ALTAMONT, Tenn. - Grundy County officials say moving inmates out of the county's 1970s-era jail while electrical repairs are made is faster, safer and more cost effective than leaving them there.
County Mayor Lonnie Cleek said the electrical contractor needs unfettered access to the jail building and to be able to turn off the power as needed while making the repairs, required after a state inspection found problems that needed to be fixed immediately.
Inmates were moved to jails in other counties for the time being, Cleek said.
Megan Buell, spokeswoman for the Tennessee Department of Commerce and Insurance, said Thursday that a fire and electrical inspection was performed after a couple of inmates received electric shocks because of electrical problems.
The inmates were not seriously injured, Buell said.
The decision to move the inmates was the county's, not a state order, she said.
"The anticipated date for all this to be complete is July 24," Buell said.
Workers from local contractor Payne Electric were working throughout the building Thursday.
The jail, built in 1973, hasn't been certified by the state since the 1990s. Conditions have been declining for the last several years, drawing warnings from fire and safety inspectors as local officials tried to figure out a remedy.
County officials have been studying plans to build a new 100-bed jail for the last five years, but financing it has been a sticking point.
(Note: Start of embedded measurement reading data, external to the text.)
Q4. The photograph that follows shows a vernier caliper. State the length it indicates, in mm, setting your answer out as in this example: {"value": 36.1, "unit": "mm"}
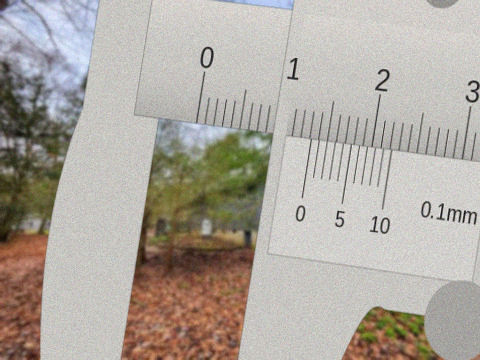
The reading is {"value": 13.2, "unit": "mm"}
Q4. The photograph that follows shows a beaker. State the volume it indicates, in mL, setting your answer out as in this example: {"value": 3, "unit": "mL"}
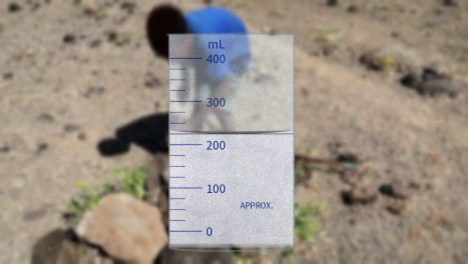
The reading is {"value": 225, "unit": "mL"}
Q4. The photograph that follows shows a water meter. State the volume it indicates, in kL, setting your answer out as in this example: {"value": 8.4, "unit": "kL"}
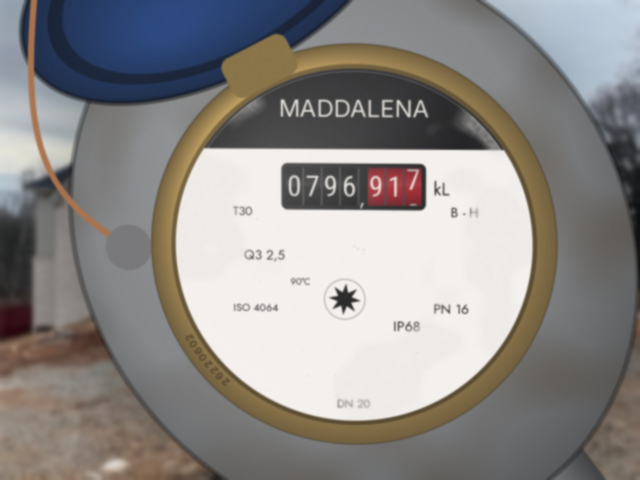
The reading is {"value": 796.917, "unit": "kL"}
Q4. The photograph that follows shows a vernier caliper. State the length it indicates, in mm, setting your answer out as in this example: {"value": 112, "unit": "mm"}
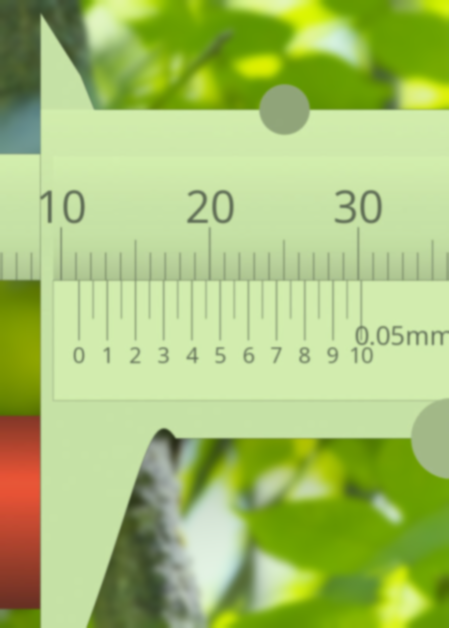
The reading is {"value": 11.2, "unit": "mm"}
Officials sought a $7.5 million bond earlier this year that drew a petition in opposition. The price tag for a new lockup has hovered between $7 million and $10.5 million.
On Thursday, Cleek, a former Grundy chief deputy, wasn't sure which counties were able to take the inmates, but he didn't think many went to neighboring counties.
"Most of the housing here close is full. Most of our surrounding counties are in the same situation," he said.
Inspectors over the years have consistently hit Grundy for overcrowding and because the old design doesn't allow separation of violent and nonviolent prisoners and sick inmates. Inspectors also repeatedly noted widespread electrical problems and a lack of working toilets, often just a single working toilet for three to four dozen inmates.
Conditions have not improved much since more than $100,000 was spent on fixes a couple of years ago to keep inspectors at bay while officials work toward a replacement jail.